╭─ Available data

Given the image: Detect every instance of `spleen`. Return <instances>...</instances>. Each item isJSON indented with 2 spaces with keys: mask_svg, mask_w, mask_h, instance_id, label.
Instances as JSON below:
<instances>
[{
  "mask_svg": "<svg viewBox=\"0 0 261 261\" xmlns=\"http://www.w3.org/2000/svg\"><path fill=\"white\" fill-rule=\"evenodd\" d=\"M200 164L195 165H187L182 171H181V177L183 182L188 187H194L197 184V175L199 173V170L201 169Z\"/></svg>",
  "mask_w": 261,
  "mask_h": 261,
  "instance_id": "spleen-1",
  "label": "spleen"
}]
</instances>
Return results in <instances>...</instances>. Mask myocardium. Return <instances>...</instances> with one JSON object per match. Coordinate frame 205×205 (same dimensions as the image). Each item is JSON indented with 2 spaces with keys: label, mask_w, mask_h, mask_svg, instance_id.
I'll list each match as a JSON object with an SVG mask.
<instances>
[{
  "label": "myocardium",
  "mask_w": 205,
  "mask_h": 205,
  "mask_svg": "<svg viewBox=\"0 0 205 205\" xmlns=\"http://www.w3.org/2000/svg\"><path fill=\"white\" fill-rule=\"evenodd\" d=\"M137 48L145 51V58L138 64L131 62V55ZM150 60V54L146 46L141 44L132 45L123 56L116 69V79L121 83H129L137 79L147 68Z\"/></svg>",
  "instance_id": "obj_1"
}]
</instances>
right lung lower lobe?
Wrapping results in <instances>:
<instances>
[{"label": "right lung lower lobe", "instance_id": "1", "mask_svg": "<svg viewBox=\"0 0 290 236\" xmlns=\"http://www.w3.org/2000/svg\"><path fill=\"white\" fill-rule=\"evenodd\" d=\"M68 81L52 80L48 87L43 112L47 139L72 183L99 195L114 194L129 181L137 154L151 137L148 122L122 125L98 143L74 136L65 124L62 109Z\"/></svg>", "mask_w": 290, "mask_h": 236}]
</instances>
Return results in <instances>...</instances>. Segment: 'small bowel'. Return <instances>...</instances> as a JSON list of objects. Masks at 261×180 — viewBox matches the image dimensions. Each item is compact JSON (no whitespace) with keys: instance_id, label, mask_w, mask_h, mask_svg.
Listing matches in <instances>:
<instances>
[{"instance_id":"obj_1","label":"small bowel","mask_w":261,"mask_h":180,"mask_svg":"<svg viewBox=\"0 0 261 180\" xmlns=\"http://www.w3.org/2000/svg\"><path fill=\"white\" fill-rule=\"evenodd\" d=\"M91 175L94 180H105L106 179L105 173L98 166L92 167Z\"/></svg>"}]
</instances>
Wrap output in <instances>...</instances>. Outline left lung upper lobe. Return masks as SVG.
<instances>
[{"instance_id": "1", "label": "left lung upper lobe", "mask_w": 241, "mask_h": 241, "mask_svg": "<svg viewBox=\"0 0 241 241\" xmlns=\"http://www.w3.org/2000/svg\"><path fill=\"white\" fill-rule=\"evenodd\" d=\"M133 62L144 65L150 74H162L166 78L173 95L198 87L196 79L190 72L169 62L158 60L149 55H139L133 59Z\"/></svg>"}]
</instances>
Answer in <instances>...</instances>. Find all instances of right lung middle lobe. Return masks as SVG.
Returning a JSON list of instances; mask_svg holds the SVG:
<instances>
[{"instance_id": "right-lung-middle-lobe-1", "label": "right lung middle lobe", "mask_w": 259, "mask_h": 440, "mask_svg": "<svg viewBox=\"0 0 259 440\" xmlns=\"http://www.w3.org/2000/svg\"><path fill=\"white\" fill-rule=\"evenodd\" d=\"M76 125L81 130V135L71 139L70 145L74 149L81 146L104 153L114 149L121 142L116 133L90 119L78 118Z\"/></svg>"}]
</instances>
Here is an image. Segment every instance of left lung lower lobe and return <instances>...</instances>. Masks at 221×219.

╰─

(Task requirements): Copy the entries word for word, starting with the line that contains "Wrap output in" and going on through the last line of the entries.

(Reply):
Wrap output in <instances>...</instances>. Outline left lung upper lobe. Return masks as SVG.
<instances>
[{"instance_id": "1", "label": "left lung upper lobe", "mask_w": 241, "mask_h": 241, "mask_svg": "<svg viewBox=\"0 0 241 241\" xmlns=\"http://www.w3.org/2000/svg\"><path fill=\"white\" fill-rule=\"evenodd\" d=\"M133 62L144 65L150 74H162L166 78L173 95L198 87L196 79L190 72L169 62L158 60L149 55H139L133 59Z\"/></svg>"}]
</instances>
Answer in <instances>...</instances>. Find all instances of right lung middle lobe. Return masks as SVG.
Returning a JSON list of instances; mask_svg holds the SVG:
<instances>
[{"instance_id": "right-lung-middle-lobe-1", "label": "right lung middle lobe", "mask_w": 259, "mask_h": 440, "mask_svg": "<svg viewBox=\"0 0 259 440\" xmlns=\"http://www.w3.org/2000/svg\"><path fill=\"white\" fill-rule=\"evenodd\" d=\"M76 125L81 130V135L71 139L70 145L74 149L81 146L104 153L114 149L121 142L116 133L90 119L78 118Z\"/></svg>"}]
</instances>
Here is an image. Segment every instance of left lung lower lobe and return <instances>...</instances>. Masks at 221×219.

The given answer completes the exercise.